Collected data:

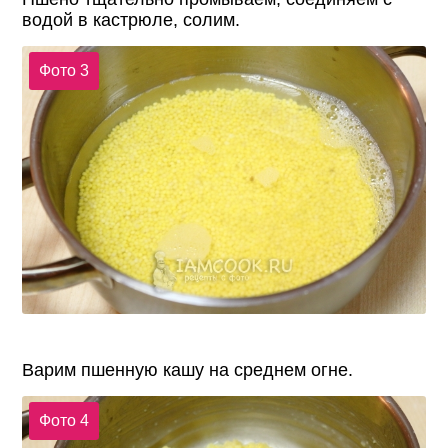
водой в кастрюле, солим.
Фото 3
Варим пшенную кашу на среднем огне.
Фото 4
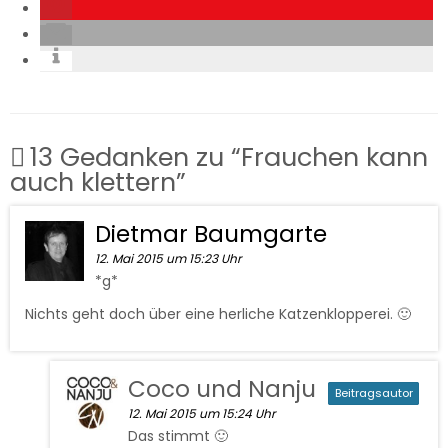
13 Gedanken zu “
Frauchen kann
auch klettern
”
Dietmar Baumgarte
12. Mai 2015 um 15:23 Uhr
*g*
Nichts geht doch über eine herliche Katzenklopperei. 🙂
Coco und Nanju
Beitragsautor
12. Mai 2015 um 15:24 Uhr
Das stimmt 🙂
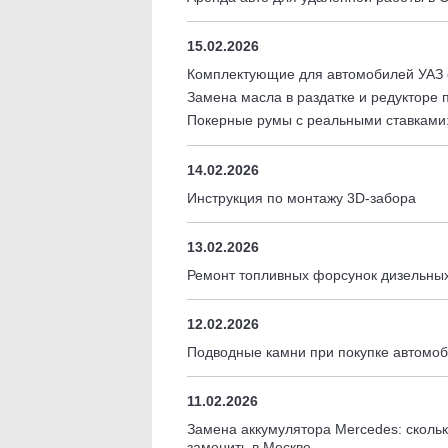
15.02.2026
Комплектующие для автомобилей УАЗ 
Замена масла в раздатке и редукторе 
Покерные румы с реальными ставками
14.02.2026
Инструкция по монтажу 3D-забора
13.02.2026
Ремонт топливных форсунок дизельных 
12.02.2026
Подводные камни при покупке автомоб
11.02.2026
Замена аккумулятора Mercedes: скольк
заменить в Москве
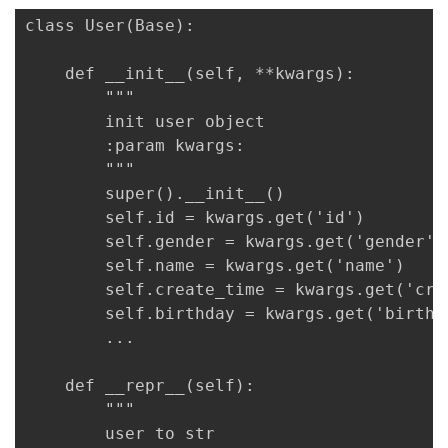
class User(Base):

    def __init__(self, **kwargs):

        """

        init user object

        :param kwargs:

        """

        super().__init__()

        self.id = kwargs.get('id')

        self.gender = kwargs.get('gender')

        self.name = kwargs.get('name')

        self.create_time = kwargs.get('crea
        self.birthday = kwargs.get('birthda
        ...

    def __repr__(self):

        """

        user to str
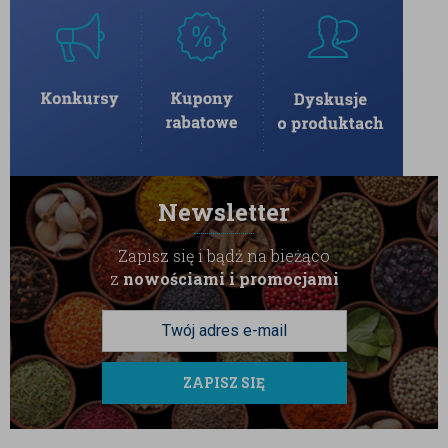
Newsletter
Zapisz się i bądź na bieżąco
z
nowościami i promocjami
ZAPISZ SIĘ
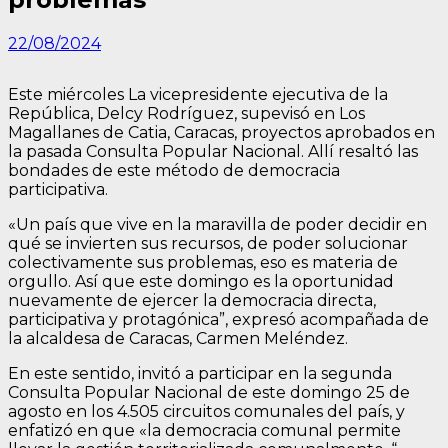
22/08/2024
Este miércoles La vicepresidente ejecutiva de la
República, Delcy Rodríguez, supevisó en Los
Magallanes de Catia, Caracas, proyectos aprobados en
la pasada Consulta Popular Nacional. Allí resaltó las
bondades de este método de democracia
participativa.
«Un país que vive en la maravilla de poder decidir en
qué se invierten sus recursos, de poder solucionar
colectivamente sus problemas, eso es materia de
orgullo. Así que este domingo es la oportunidad
nuevamente de ejercer la democracia directa,
participativa y protagónica”, expresó acompañada de
la alcaldesa de Caracas, Carmen Meléndez.
En este sentido, invitó a participar en la segunda
Consulta Popular Nacional de este domingo 25 de
agosto en los 4.505 circuitos comunales del país, y
enfatizó en que «la democracia comunal permite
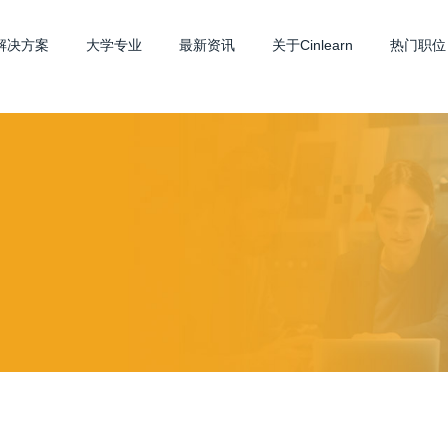
解决方案
大学专业
最新资讯
关于Cinlearn
热门职位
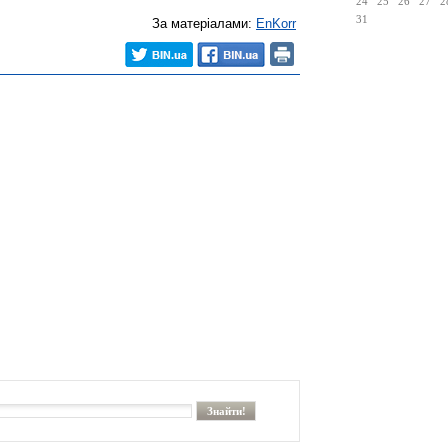
24
25
26
27
2
31
За матеріалами:
EnKorr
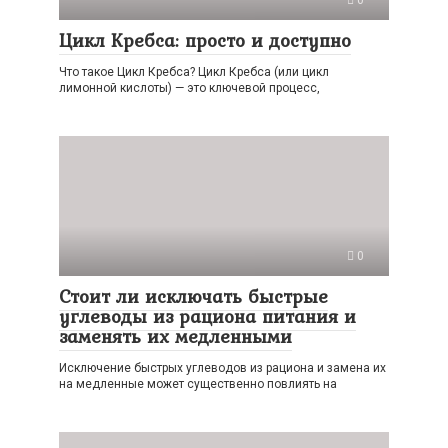
0
Цикл Кребса: просто и доступно
Что такое Цикл Кребса? Цикл Кребса (или цикл
лимонной кислоты) — это ключевой процесс,
0
Стоит ли исключать быстрые
углеводы из рациона питания и
заменять их медленными
Исключение быстрых углеводов из рациона и замена их
на медленные может существенно повлиять на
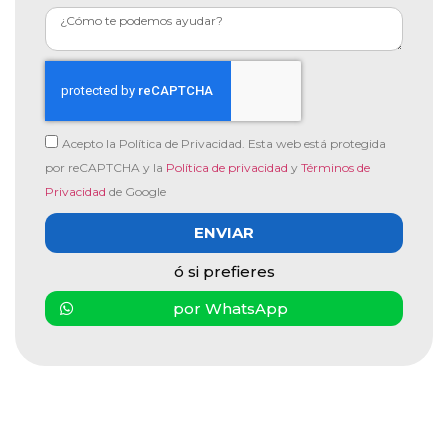
Acepto la Política de Privacidad. Esta web está protegida
por reCAPTCHA y la
Política de privacidad
y
Términos de
Privacidad
de Google
ENVIAR
ó si prefieres
por WhatsApp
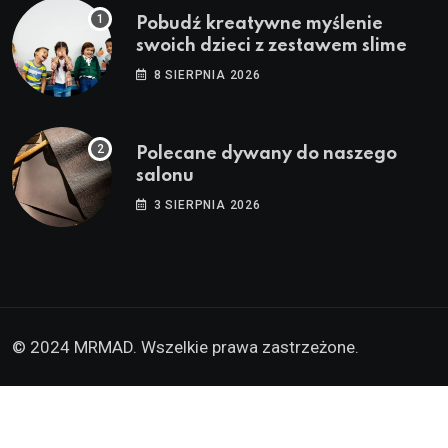
Pobudź kreatywne myślenie
swoich dzieci z zestawem slime
8 SIERPNIA 2026
Polecane dywany do naszego
salonu
3 SIERPNIA 2026
© 2024 MRMAD. Wszelkie prawa zastrzeżone.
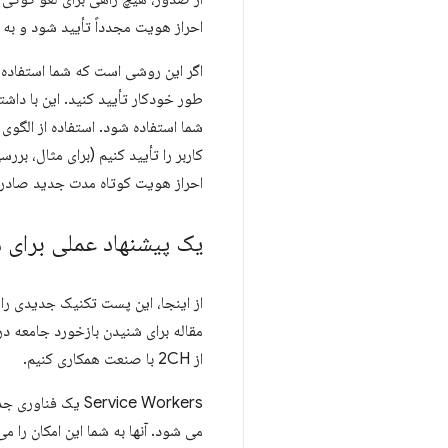
احراز هویت مجدداً تأیید شود و به
اگر این روشی است که شما استفاده 
طور خودکار تأیید کنید. این با داش
شما استفاده شود. استفاده از الگوی
کاربر را تأیید کنیم (برای مثال، بررس
احراز هویت کوتاه مدت جدید صادر 
یک پیشنهاد عملی برای 
از اینجا، این پست تکنیک جدیدی را ک
مقاله برای شنیدن بازخورد جامعه در 
از 2CH با صنعت همکاری کنیم.
Service Workers یک فناوری جدید است که توسط چندین مرورگر مانند کروم، فایرفاکس، اپرا پشتیبانی می شود و به زودی برای
می شود. آنها به شما این امکان را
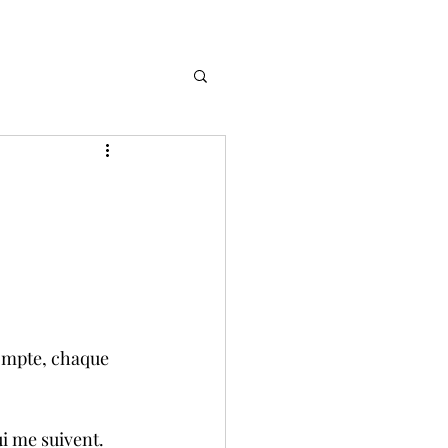
ompte, chaque 
i me suivent.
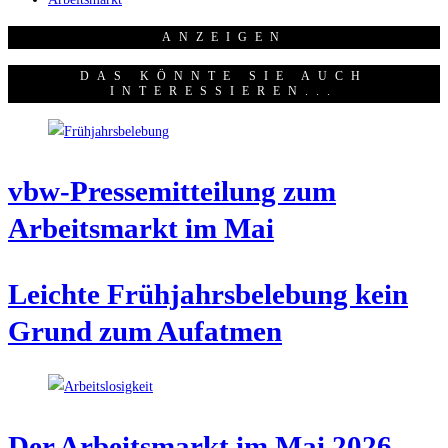
ANZEI­GEN
DAS KÖNNTE SIE AUCH
INTERESSIEREN...
vbw-Pres­se­mit­tei­lung zum
Arbeits­markt im Mai
Leich­te Früh­jahrs­be­le­bung kein
Grund zum Aufatmen
Der Arbeits­markt im Mai 2026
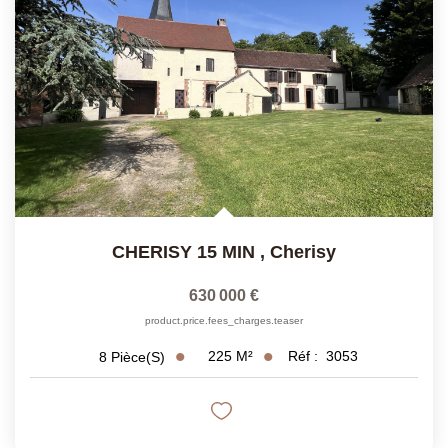
CHERISY 15 MIN
,
Cherisy
630 000 €
product.price.fees_charges.teaser
225
M²
Réf :
3053
8
Pièce(s)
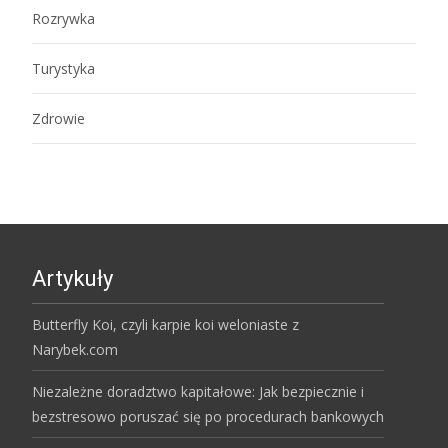
Rozrywka
Turystyka
Zdrowie
Artykuły
Butterfly Koi, czyli karpie koi weloniaste z
Narybek.com
Niezależne doradztwo kapitałowe: Jak bezpiecznie i
bezstresowo poruszać się po procedurach bankowych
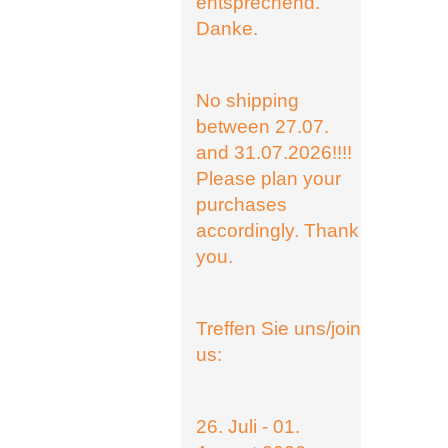
entsprechend.
Danke.
No shipping
between 27.07.
and 31.07.2026!!!!
Please plan your
purchases
accordingly. Thank
you.
Treffen Sie uns/join
us:
26. Juli - 01.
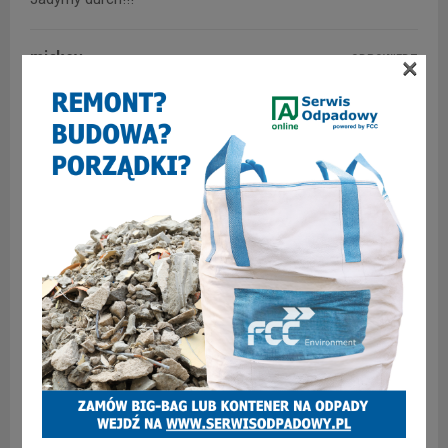
mickey
×
ODPOWIEDZ
15 marca 2019 at 23:07
Więcej takich spotkań! To jest prawdziwy Górnik!
Sośnica Tricolore
ODPOWIEDZ
15 marca 2019 at 23:24
Brawo Górnik!
SKOMENTUJ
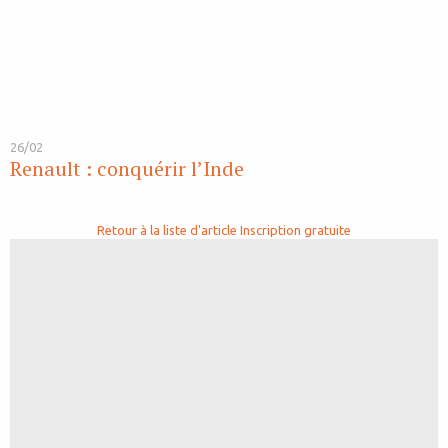
26/02
Renault : conquérir l’Inde
Retour à la liste d'article
Inscription gratuite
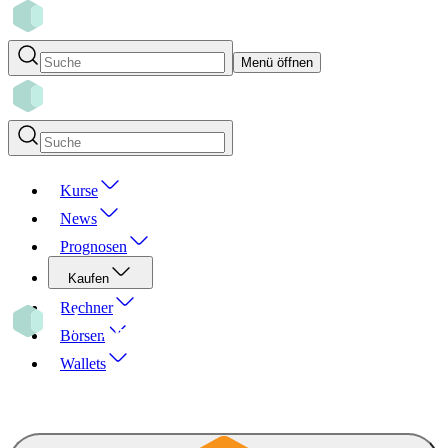
Menü öffnen
Kurse
News
Prognosen
Kaufen
Rechner
Börsen
Wallets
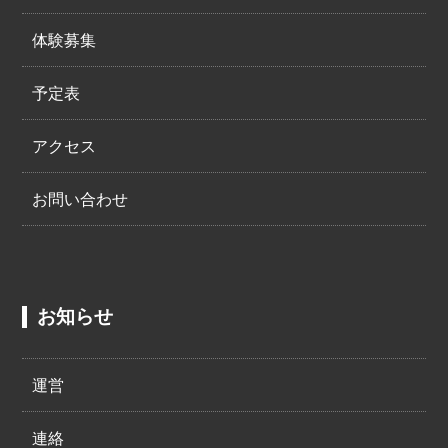
体験募集
予定表
アクセス
お問い合わせ
お知らせ
運営
連絡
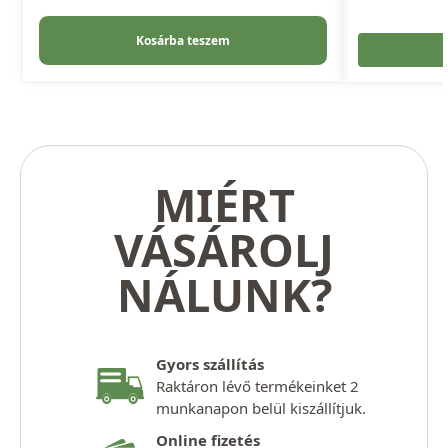
Kosárba teszem
MIÉRT
VÁSÁROLJ
NÁLUNK?
Gyors szállítás
Raktáron lévő termékeinket 2
munkanapon belül kiszállítjuk.
Online fizetés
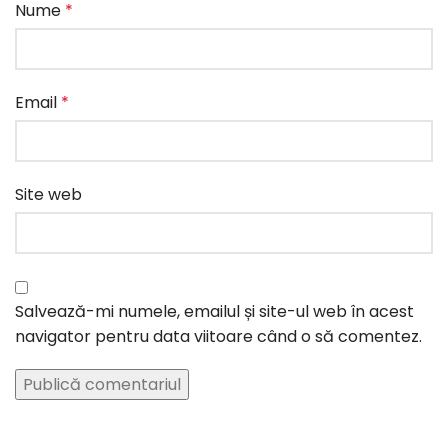
Nume
*
Email
*
Site web
Salvează-mi numele, emailul și site-ul web în acest
navigator pentru data viitoare când o să comentez.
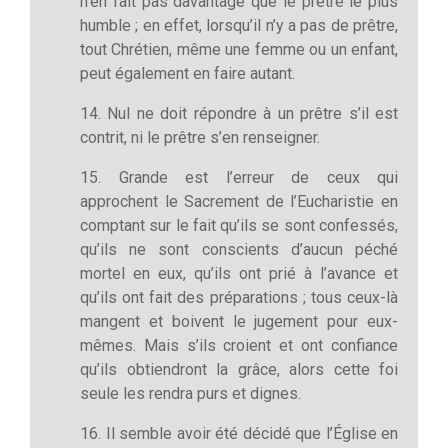
n’en fait pas davantage que le prêtre le plus
humble ; en effet, lorsqu’il n’y a pas de prêtre,
tout Chrétien, même une femme ou un enfant,
peut également en faire autant.
14. Nul ne doit répondre à un prêtre s’il est
contrit, ni le prêtre s’en renseigner.
15. Grande est l’erreur de ceux qui
approchent le Sacrement de l’Eucharistie en
comptant sur le fait qu’ils se sont confessés,
qu’ils ne sont conscients d’aucun péché
mortel en eux, qu’ils ont prié à l’avance et
qu’ils ont fait des préparations ; tous ceux-là
mangent et boivent le jugement pour eux-
mêmes. Mais s’ils croient et ont confiance
qu’ils obtiendront la grâce, alors cette foi
seule les rendra purs et dignes.
16. Il semble avoir été décidé que l’Église en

▶ TASK: Set down word for word every line from the one containing "Kosárba teszem" through the last line of the records above, both ends included. Leave out the pictures.

▶ TASK ANSWER:
Kosárba teszem
MIÉRT
VÁSÁROLJ
NÁLUNK?
Gyors szállítás
Raktáron lévő termékeinket 2
munkanapon belül kiszállítjuk.
Online fizetés
Nume
*
Email
*
Site web
Salvează-mi numele, emailul și site-ul web în acest
navigator pentru data viitoare când o să comentez.
n’en fait pas davantage que le prêtre le plus
humble ; en effet, lorsqu’il n’y a pas de prêtre,
tout Chrétien, même une femme ou un enfant,
peut également en faire autant.
14. Nul ne doit répondre à un prêtre s’il est
contrit, ni le prêtre s’en renseigner.
15. Grande est l’erreur de ceux qui
approchent le Sacrement de l’Eucharistie en
comptant sur le fait qu’ils se sont confessés,
qu’ils ne sont conscients d’aucun péché
mortel en eux, qu’ils ont prié à l’avance et
qu’ils ont fait des préparations ; tous ceux-là
mangent et boivent le jugement pour eux-
mêmes. Mais s’ils croient et ont confiance
qu’ils obtiendront la grâce, alors cette foi
seule les rendra purs et dignes.
16. Il semble avoir été décidé que l’Église en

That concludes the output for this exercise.